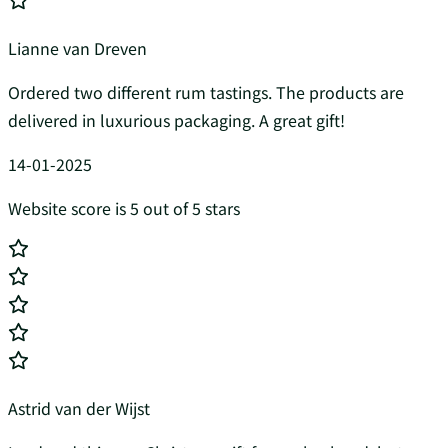
Lianne van Dreven
Ordered two different rum tastings. The products are
delivered in luxurious packaging. A great gift!
14-01-2025
Website score is 5 out of 5 stars
Astrid van der Wijst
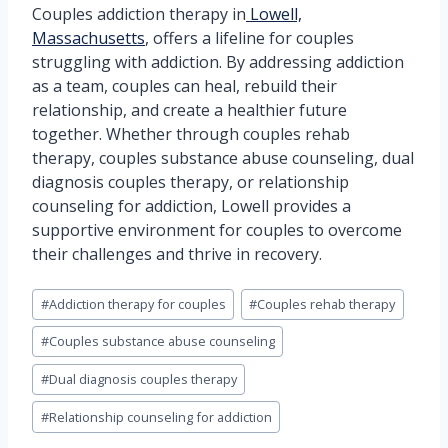
Couples addiction therapy in
Lowell,
Massachusetts
, offers a lifeline for couples
struggling with addiction. By addressing addiction
as a team, couples can heal, rebuild their
relationship, and create a healthier future
together. Whether through couples rehab
therapy, couples substance abuse counseling, dual
diagnosis couples therapy, or relationship
counseling for addiction, Lowell provides a
supportive environment for couples to overcome
their challenges and thrive in recovery.
Post
#
Addiction therapy for couples
#
Couples rehab therapy
Tags:
#
Couples substance abuse counseling
#
Dual diagnosis couples therapy
#
Relationship counseling for addiction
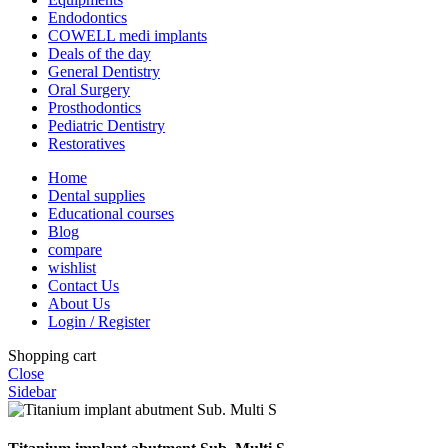
Endodontics
COWELL medi implants
Deals of the day
General Dentistry
Oral Surgery
Prosthodontics
Pediatric Dentistry
Restoratives
Home
Dental supplies
Educational courses
Blog
compare
wishlist
Contact Us
About Us
Login / Register
Shopping cart
Close
Sidebar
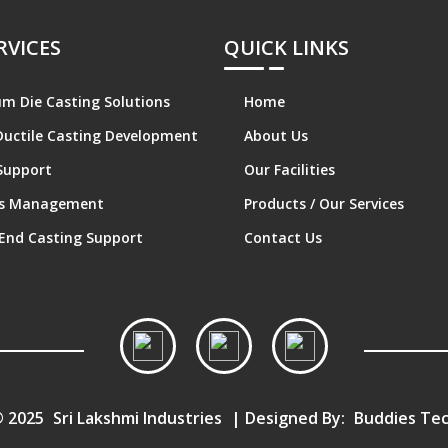
RVICES
QUICK LINKS
m Die Casting Solutions
Home
Ductile Casting Development
About Us
Support
Our Facilities
cs Management
Products / Our Services
End Casting Support
Contact Us
© 2025
Sri Lakshmi Industries
| Designed By:
Buddies Tec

======

## BRIEF
Count the lines in the listing that hold the word "Lowell", then give the number and nothing else.

## RESPONSE TO THE TASK
2